_Written task A_
Please reproduce the forum post about a Facebook ex-girlfriend in full, word for word.

[begin Provided text]

# Facebook ex-girlfriend



## lulahigley (Nov 22, 2009)

Hi! I recently found out that my husband has an ex-girlfriend on his facebook page and I read thier conversations and she said she still loves him, that he is the love of his life and that if he ever wanted to leave his wife, he could come back to her. I am so sick to my stomach as I write this. I don't know what to do. They have been writing to each other on his lunch break at work so this is sneaky. She asked for his cell phone so they could text, but he didn't give it to her. I have not confronted him about this because I know I won't be able to control myself. I have always trusted him but now... I don't know what to think. He doesn't talk about me a lot on his facebook page. I am insecure about myself, and a little jealous. The only good thing is that she is all way on the other side of the states, but he could potentially see her if he goes home to see family. He went home to see his family for a funeral and I stayed home, he would be out to sometime 11pm before he would call to say goodnight. Now I have things like this going through my mind. I don't know what to do or what to say or how to get my head straight. I am afraid of losing him, of driving him away. I am afraid that I am not the love of his life, that he wants more. He recently went to a concert, which I didn't go to because my mother was visiting, and later I saw pics that one of his friends took and there were two girls with thier arms around him. I am not okay with this, I wouldn't think that he would be okay with this. Where do I even begin? I think it would help to have someone be a mediator because we are both non confrontational and I don't think it will get solved in a healthy manner with just the two of us talking it out. Am I crazy? Am I paranoid? Is this really okay behavior? Thanks!

[end Provided text]
[begin Material for this exercise]

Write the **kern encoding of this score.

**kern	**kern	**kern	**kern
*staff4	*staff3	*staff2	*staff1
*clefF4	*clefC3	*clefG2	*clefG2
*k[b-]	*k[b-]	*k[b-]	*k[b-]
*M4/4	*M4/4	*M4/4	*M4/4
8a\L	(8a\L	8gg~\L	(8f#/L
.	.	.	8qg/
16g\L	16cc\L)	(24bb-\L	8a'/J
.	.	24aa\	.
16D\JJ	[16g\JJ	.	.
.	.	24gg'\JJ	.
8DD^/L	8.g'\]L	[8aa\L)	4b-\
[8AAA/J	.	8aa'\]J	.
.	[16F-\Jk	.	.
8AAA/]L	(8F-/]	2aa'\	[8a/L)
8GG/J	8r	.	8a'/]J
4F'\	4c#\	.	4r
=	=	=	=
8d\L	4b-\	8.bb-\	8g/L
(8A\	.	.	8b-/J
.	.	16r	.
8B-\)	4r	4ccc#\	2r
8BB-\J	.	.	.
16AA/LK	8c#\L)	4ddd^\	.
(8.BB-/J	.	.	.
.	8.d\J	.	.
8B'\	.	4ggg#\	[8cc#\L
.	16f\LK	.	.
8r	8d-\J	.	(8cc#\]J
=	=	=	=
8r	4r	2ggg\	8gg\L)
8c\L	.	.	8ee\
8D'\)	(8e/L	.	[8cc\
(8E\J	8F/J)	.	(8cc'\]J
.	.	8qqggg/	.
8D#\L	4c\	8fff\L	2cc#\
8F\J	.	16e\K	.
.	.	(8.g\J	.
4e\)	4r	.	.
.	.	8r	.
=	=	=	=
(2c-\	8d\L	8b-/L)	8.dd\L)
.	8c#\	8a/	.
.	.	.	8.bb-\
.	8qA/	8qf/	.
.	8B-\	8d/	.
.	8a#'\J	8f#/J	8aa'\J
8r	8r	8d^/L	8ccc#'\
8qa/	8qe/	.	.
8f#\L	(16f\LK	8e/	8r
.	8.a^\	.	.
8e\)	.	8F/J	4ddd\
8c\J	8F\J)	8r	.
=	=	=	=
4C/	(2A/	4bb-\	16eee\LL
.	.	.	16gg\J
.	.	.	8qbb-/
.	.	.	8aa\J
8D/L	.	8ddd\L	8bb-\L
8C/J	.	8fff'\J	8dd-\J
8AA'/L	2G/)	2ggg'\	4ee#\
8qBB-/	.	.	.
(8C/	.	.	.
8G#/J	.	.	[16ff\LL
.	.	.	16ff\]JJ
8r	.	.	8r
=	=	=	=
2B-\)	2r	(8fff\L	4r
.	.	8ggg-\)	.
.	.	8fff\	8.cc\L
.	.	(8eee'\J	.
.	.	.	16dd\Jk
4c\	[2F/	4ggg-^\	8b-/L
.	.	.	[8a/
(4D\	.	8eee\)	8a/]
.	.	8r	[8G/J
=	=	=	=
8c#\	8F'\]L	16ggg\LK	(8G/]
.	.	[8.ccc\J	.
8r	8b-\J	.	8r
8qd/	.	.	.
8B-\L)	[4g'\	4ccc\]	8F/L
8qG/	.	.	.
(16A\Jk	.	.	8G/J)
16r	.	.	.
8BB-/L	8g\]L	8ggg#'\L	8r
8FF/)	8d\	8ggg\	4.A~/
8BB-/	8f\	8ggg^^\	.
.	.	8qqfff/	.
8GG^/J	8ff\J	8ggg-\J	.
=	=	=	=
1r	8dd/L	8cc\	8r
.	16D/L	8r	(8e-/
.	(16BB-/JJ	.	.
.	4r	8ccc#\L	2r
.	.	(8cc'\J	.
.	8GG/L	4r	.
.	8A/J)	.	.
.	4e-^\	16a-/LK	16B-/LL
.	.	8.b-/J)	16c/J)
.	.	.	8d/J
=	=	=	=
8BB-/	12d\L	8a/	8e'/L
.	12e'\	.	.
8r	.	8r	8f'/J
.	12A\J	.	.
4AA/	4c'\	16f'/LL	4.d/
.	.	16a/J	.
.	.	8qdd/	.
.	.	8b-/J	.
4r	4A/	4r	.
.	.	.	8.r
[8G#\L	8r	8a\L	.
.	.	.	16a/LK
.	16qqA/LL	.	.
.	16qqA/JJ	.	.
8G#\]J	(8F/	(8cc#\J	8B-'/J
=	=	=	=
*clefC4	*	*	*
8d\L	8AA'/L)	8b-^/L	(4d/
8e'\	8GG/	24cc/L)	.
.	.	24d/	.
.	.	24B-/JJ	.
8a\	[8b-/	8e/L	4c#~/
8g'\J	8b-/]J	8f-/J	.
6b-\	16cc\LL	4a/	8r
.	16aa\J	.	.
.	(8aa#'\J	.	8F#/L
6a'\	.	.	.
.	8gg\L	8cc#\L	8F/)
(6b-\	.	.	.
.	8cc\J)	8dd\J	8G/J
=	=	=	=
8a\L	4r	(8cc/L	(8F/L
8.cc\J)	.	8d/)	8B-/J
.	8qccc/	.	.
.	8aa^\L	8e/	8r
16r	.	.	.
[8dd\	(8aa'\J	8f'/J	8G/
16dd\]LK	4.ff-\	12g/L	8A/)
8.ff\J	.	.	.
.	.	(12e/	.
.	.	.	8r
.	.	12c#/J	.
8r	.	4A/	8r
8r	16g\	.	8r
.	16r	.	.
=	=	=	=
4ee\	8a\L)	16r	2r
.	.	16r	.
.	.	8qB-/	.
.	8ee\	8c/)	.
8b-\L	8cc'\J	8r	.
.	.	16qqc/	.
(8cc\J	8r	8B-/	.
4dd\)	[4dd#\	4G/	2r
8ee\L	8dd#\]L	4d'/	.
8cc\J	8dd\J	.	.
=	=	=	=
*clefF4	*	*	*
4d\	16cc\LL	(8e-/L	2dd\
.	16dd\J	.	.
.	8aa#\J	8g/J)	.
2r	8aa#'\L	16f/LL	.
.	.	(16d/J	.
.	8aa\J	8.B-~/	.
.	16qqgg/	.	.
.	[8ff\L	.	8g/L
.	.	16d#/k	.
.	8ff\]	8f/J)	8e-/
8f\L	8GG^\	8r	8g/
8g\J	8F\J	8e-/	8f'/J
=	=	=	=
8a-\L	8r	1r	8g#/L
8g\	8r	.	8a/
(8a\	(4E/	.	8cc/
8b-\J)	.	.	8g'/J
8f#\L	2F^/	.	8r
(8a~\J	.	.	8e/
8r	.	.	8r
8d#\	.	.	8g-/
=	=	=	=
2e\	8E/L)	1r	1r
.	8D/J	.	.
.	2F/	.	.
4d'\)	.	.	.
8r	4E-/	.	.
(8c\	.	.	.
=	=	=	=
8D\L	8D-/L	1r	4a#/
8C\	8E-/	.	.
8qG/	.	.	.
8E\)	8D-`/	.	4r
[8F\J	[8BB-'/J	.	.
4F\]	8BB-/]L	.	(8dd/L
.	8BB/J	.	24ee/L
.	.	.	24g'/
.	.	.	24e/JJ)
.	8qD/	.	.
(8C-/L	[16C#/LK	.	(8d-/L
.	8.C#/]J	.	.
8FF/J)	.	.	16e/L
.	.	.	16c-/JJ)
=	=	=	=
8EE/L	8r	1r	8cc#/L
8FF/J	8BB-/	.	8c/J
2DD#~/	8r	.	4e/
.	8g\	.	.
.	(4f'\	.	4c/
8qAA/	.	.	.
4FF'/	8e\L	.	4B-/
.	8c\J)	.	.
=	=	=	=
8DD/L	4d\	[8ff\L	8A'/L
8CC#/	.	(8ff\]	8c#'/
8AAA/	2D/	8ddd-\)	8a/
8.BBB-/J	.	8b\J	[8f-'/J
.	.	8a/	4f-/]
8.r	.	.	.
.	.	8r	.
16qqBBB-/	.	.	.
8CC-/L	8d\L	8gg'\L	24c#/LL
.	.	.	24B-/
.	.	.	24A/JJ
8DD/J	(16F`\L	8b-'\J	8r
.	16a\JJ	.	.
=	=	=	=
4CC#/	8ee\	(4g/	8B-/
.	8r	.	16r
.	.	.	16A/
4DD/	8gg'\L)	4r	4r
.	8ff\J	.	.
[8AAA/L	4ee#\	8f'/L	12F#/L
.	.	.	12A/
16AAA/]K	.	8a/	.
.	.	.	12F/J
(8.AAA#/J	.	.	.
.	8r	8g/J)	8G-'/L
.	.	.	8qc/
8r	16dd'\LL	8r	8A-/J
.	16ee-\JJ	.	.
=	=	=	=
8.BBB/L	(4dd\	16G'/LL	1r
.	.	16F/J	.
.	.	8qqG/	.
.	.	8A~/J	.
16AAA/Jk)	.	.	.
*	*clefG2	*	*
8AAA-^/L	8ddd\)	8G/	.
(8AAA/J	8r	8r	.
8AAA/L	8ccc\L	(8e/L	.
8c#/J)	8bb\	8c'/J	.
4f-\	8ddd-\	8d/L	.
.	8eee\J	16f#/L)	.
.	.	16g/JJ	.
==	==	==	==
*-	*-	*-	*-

[end Material for this exercise]

_Written task B_
Collect each line of the rows above that contains the string "kern".

_Right answer A_
# Facebook ex-girlfriend



## lulahigley (Nov 22, 2009)

Hi! I recently found out that my husband has an ex-girlfriend on his facebook page and I read thier conversations and she said she still loves him, that he is the love of his life and that if he ever wanted to leave his wife, he could come back to her. I am so sick to my stomach as I write this. I don't know what to do. They have been writing to each other on his lunch break at work so this is sneaky. She asked for his cell phone so they could text, but he didn't give it to her. I have not confronted him about this because I know I won't be able to control myself. I have always trusted him but now... I don't know what to think. He doesn't talk about me a lot on his facebook page. I am insecure about myself, and a little jealous. The only good thing is that she is all way on the other side of the states, but he could potentially see her if he goes home to see family. He went home to see his family for a funeral and I stayed home, he would be out to sometime 11pm before he would call to say goodnight. Now I have things like this going through my mind. I don't know what to do or what to say or how to get my head straight. I am afraid of losing him, of driving him away. I am afraid that I am not the love of his life, that he wants more. He recently went to a concert, which I didn't go to because my mother was visiting, and later I saw pics that one of his friends took and there were two girls with thier arms around him. I am not okay with this, I wouldn't think that he would be okay with this. Where do I even begin? I think it would help to have someone be a mediator because we are both non confrontational and I don't think it will get solved in a healthy manner with just the two of us talking it out. Am I crazy? Am I paranoid? Is this really okay behavior? Thanks!

_Right answer B_
Write the **kern encoding of this score.
**kern	**kern	**kern	**kern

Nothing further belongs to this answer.